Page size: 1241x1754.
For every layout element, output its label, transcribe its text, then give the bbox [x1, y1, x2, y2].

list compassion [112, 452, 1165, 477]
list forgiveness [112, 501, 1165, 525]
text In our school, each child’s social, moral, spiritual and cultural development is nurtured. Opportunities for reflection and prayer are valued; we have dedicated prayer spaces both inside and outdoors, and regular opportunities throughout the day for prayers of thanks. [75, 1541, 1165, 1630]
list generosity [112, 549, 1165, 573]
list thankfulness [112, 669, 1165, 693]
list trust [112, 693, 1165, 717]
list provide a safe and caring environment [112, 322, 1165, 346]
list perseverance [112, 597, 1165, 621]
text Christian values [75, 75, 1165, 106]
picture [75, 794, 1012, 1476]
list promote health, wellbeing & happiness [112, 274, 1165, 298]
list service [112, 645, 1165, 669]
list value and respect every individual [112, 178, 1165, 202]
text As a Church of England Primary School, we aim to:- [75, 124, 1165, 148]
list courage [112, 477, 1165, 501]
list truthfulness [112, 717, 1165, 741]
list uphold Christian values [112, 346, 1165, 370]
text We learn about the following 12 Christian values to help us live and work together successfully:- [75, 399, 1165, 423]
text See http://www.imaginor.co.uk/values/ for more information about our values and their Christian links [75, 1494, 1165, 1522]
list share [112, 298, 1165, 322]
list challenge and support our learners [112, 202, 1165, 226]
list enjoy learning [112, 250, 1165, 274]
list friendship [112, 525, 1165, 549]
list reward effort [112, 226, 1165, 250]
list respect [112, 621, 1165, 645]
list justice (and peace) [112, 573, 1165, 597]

+++

To do:
The records above need copying. Do it exactly.

Problem solution:
Page size: 1241x1754.
For every layout element, output its label, transcribe its text, then give the bbox [x1, y1, x2, y2].

list compassion [112, 452, 1165, 477]
list forgiveness [112, 501, 1165, 525]
text In our school, each child’s social, moral, spiritual and cultural development is nurtured. Opportunities for reflection and prayer are valued; we have dedicated prayer spaces both inside and outdoors, and regular opportunities throughout the day for prayers of thanks. [75, 1541, 1165, 1630]
list generosity [112, 549, 1165, 573]
list thankfulness [112, 669, 1165, 693]
list trust [112, 693, 1165, 717]
list provide a safe and caring environment [112, 322, 1165, 346]
list perseverance [112, 597, 1165, 621]
text Christian values [75, 75, 1165, 106]
picture [75, 794, 1012, 1476]
list promote health, wellbeing & happiness [112, 274, 1165, 298]
list service [112, 645, 1165, 669]
list value and respect every individual [112, 178, 1165, 202]
text As a Church of England Primary School, we aim to:- [75, 124, 1165, 148]
list courage [112, 477, 1165, 501]
list truthfulness [112, 717, 1165, 741]
list uphold Christian values [112, 346, 1165, 370]
text We learn about the following 12 Christian values to help us live and work together successfully:- [75, 399, 1165, 423]
text See http://www.imaginor.co.uk/values/ for more information about our values and their Christian links [75, 1494, 1165, 1522]
list share [112, 298, 1165, 322]
list challenge and support our learners [112, 202, 1165, 226]
list enjoy learning [112, 250, 1165, 274]
list friendship [112, 525, 1165, 549]
list reward effort [112, 226, 1165, 250]
list respect [112, 621, 1165, 645]
list justice (and peace) [112, 573, 1165, 597]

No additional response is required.